* SET TASK 1
Count the lines of the records that contain the string "entities", matching case exactly. Give only the number.

* PAGE TEXT

================

As losses mounted, intro-market disputes arose. Names accused managing agents and underwriters of mismanagement in assessing risks and even fraud in assessing and disclosing the risks to Names choosing syndicates. A considerable number of Names also became unable or unwilling to satisfy their obligations and began to incur debts to the Central Fund, and the ensuing litigation made it difficult for the Central Fund to collect from non-paying Names. The integrity and viability of the entire Lloyd's market was thus called into doubt.

Allen v. Lloyd's of London, at 926.

Further, because many Names faced outstanding contingent liabilities for which they had been unable to obtain reinsurance, Lloyd's was facing catastrophic losses and significant questions about its continued viability. This dire situation, in turn, led to the de-stabilization of the insurance markets. The proposed resolution of the crisis was two-fold: solicit new members and adopt a reconstruction and renewal plan. Lloyd's solicited new Names to increase available capital. Defendants each became Names and investors, and executed the General Undertaking.

This process was described in Society of Lloyd's v. Turner.

Prospective members are solicited and assisted in the process of joining by Member's agents, whose duties to the names are fiduciary in nature. Names must pass a means test to ensure their ability to meet their underwriting obligations, post security (typically, a letter of credit), and personally appear in London before a representative of the Council of Lloyd's to acknowledge their awareness of the various risks and requirements of membership, and in particular the fact that underwriting in the Lloyd's market subjects them to unlimited personal liability.

================

* LISTED ENTRIES
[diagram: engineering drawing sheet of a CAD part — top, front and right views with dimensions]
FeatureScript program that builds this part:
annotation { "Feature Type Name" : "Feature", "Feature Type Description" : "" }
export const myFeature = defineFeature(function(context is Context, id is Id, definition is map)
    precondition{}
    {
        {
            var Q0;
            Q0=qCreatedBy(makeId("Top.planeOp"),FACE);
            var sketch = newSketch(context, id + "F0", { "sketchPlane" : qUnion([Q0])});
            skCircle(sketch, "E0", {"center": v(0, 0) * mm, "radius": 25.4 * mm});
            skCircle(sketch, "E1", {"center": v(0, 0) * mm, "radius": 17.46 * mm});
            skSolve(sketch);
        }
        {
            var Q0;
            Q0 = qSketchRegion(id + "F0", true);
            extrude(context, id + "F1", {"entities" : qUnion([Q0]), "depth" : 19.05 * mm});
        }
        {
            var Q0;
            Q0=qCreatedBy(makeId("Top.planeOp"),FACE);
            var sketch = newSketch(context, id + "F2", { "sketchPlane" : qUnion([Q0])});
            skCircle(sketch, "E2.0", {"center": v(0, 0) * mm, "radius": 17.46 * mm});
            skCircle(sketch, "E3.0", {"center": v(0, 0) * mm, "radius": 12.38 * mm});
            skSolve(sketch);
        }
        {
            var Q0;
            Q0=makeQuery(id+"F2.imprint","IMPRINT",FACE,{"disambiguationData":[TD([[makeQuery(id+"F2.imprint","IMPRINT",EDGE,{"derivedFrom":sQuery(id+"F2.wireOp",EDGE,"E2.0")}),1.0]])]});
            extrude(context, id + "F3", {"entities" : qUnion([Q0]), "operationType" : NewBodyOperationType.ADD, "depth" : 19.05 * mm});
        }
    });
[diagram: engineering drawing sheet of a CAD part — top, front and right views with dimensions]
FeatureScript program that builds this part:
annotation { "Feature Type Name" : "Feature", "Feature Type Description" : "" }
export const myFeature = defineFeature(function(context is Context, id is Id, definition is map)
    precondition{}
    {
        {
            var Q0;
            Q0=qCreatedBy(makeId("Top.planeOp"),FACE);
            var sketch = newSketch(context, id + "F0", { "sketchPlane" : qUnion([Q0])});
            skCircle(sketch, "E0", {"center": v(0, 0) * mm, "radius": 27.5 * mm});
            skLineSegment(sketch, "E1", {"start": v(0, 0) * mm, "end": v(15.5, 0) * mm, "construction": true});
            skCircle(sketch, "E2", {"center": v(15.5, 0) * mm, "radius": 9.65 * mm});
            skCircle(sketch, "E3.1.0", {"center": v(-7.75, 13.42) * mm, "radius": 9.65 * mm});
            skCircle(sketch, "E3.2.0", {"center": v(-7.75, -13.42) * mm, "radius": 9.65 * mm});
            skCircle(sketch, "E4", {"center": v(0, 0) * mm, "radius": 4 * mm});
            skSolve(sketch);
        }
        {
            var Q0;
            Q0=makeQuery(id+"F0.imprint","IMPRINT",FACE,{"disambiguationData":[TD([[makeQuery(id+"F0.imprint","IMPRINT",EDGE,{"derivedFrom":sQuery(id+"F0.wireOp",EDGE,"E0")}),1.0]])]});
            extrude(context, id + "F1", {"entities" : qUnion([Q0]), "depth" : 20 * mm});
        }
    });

================

* SET TASK 2
According to the passage on Lloyd's of London, what form of security do Names typically post?

* CORRECT ANSWER 1
3

* CORRECT ANSWER 2
A letter of credit.